Next week, I shall share the fate of my winnings!
Madam, I was as shocked as you are! In all honesty, I shall say I was required to sit down for a moment.
I agree…..what a change in George Wickham. Quite intriguing!
My life has not been a dull one, it’s true!
Just your luck Mr. Wickham when you have grown a conscience and fallen in love! The only problem I see is if Lydia will believe you…let alone Mr. Darcy when he finds you! Ah but maybe that is a ruse, Mr. Darcy believing you, that is. Maybe when you are sent off to Newcastle, you are searching out the rest of the spies!!! Oh the intrigue!
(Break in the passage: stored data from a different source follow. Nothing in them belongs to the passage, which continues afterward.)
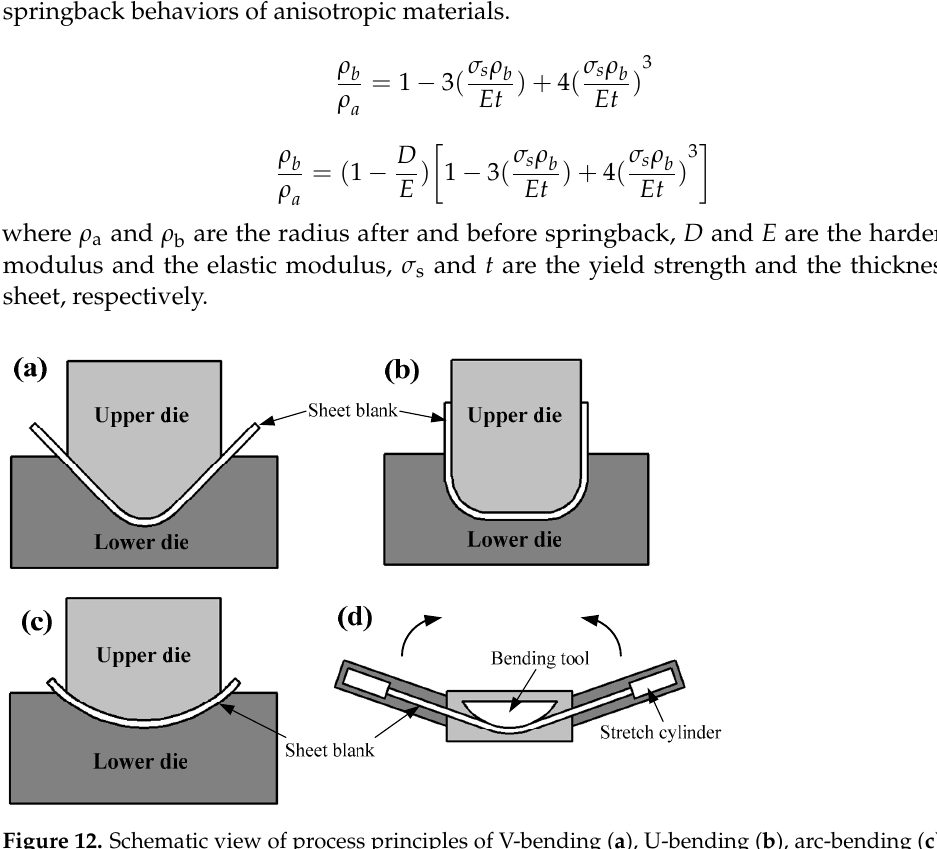
Figure 12. Schematic view of process principles of V-bending ( a ), U-bending ( b ), arc-bending ( c ) and stretch-bending ( d ).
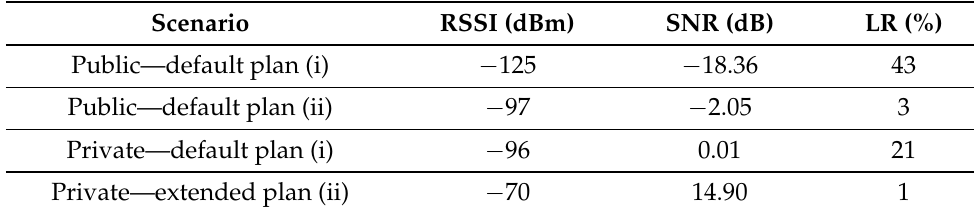
Table 3. Effect of the plan on performance (arithmetic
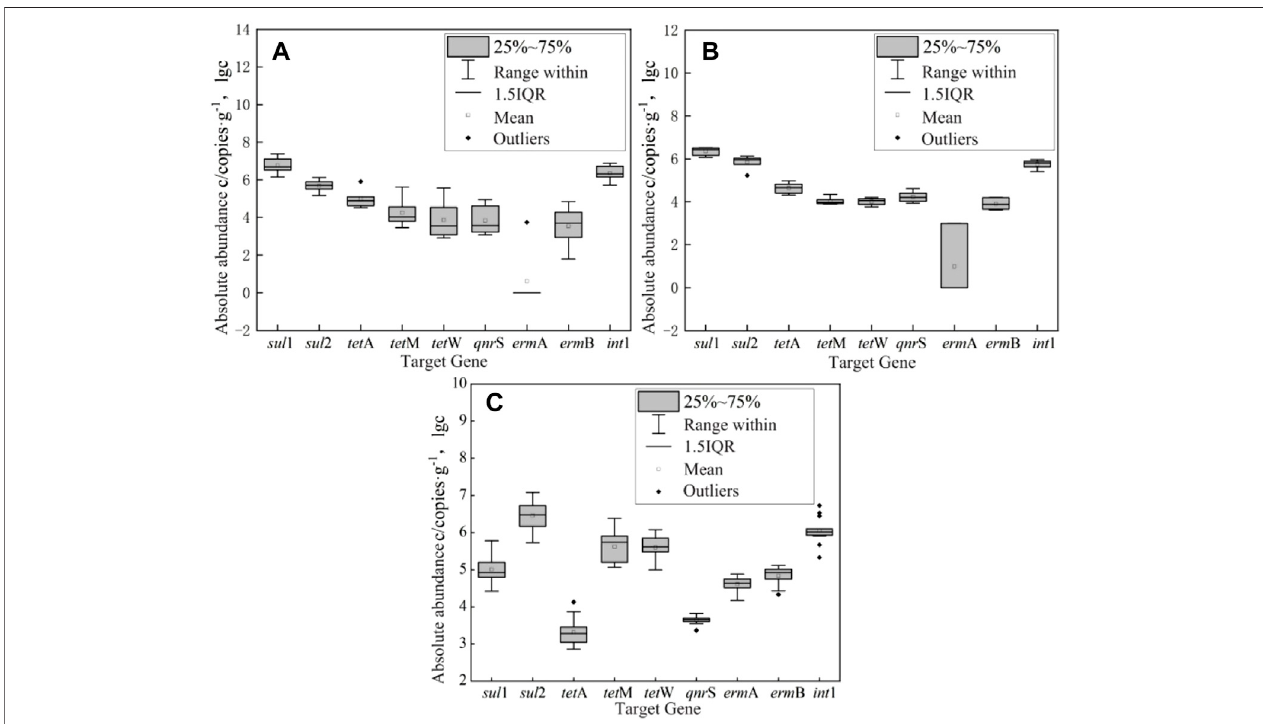
FIGURE 7 | Box-plot of absolute abundance of ARGs and integron int1 in sediments of East Dongting Lake in spring (A) , summer (B) , and fall (C) .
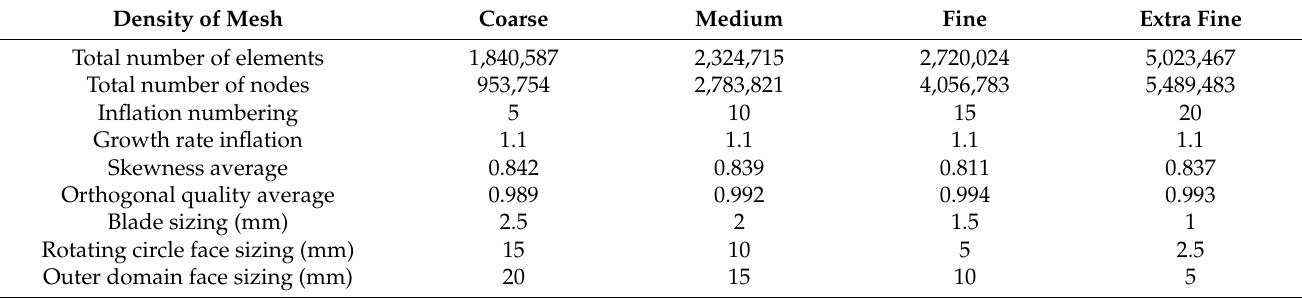
Table 2. Justification of the grid independence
I’m looking forward to Lydia’s reaction…don’t you just love epiphanies!
Let us hope the fragrant Miss Bennet is merciful!
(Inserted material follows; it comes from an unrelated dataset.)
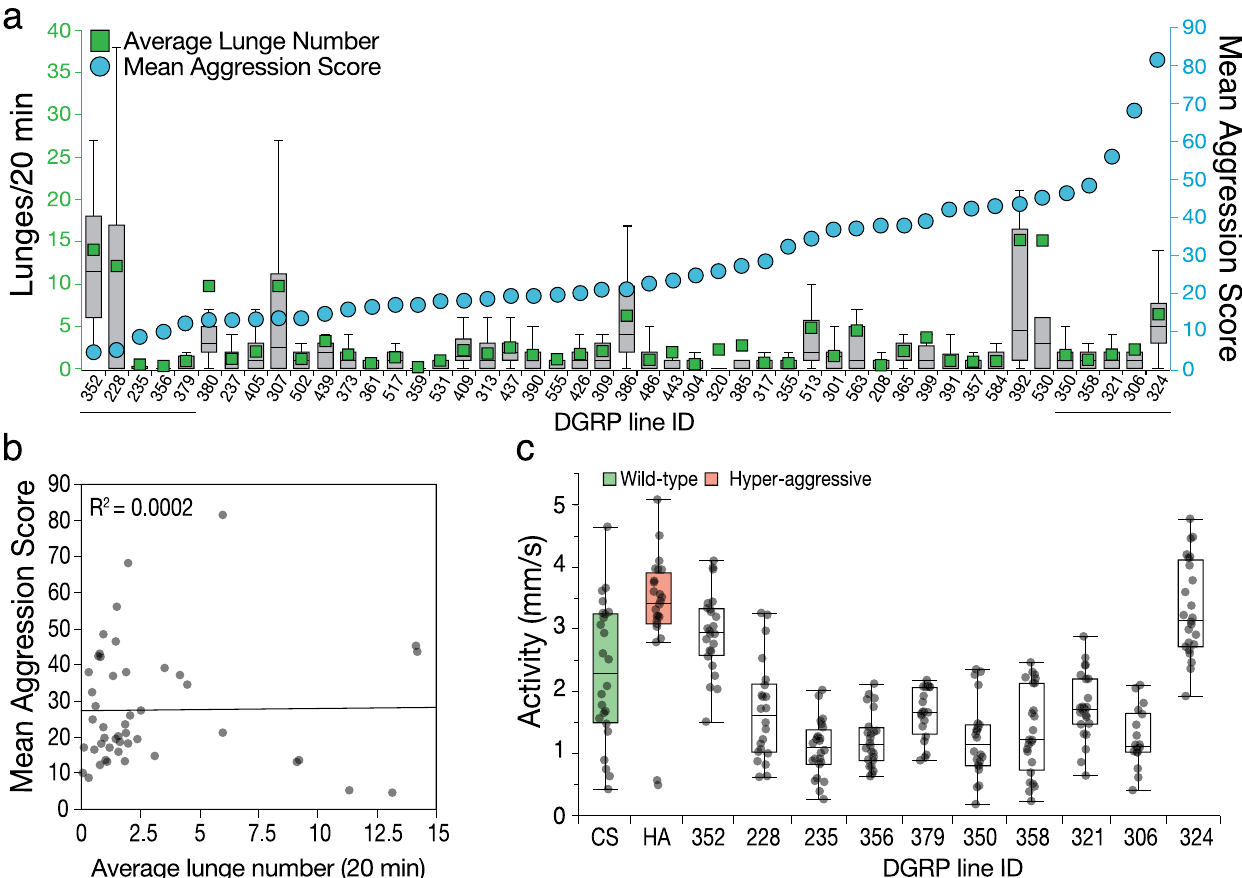
Fig. 5 Mean Aggression Score (MAS) does not measure aggression. a Median (line in the box) and average lunge (green square) numbers of 47 DGRP strains that were previously analyzed for MAS (blue circles). None of the strains have lunge numbers above 15 in 20 min interval (very low or no aggression in the range of CS). MAS varies 20-fold from ~4 in the lowest strain to ~80 in the highest strain. b Regression analysis shows that both parameters — lunge number and MAS — are not correlated ( R 2 = 0.0002, n = 12 – 24). c Average locomotion data over 20 min of the fi ve DGRP strains with lowest MAS and fi ve DGRP strains with the highest MAS compared to the low (green horizontal bar) aggression and hyper-aggressive (red horizontal bar) strains. Most of the DGRP strains have signi fi cantly lower locomotor activity than CS (nonparametric Steel method with CS as the control, 352, p = 0.35; 228, p = 0.33; 235, p = 0.0007; 356, p = 0.0054; 379, p = 0.30; 350, p = 0.0077; 358, p = 0.027; 321, p = 0.42; 306, p = 0.018; 324, p = 0.044; Aggr, p = 0.02). Boxplots show the median, fi rst and third quartiles as boxes, with whiskers representing the 5 and 95%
My mercy does not always come without some remonstration, madam, but who can resist a man who fell in love against his will?
Oh my!! What a turn of events. There are very few stories of a repentant/redeemed Wickham. I can’t wait to see what happens next. Two Colonels have already witnessed Reeves acting badly so that could be in Wickham’s favor… perhaps?? Man…
And the injured messenger is happily alive to bear witness, thank heavens!
Wow! I was not expecting this. An interesting turn of events but what happens next? Can’t wait to find out.
I shall tell more of my tale next week, never fear!
Oh, I remember enjoying that bit. I cannot wait to hear you tell it in your own words, my dear!
My love, you flatter my storytelling skills.
That Wickham! tsk, tsk. REalizes he really loves Lydia, now he will be a hero.
He always was MY hero <3
Mrs Wickham, you never fail to raise a smile!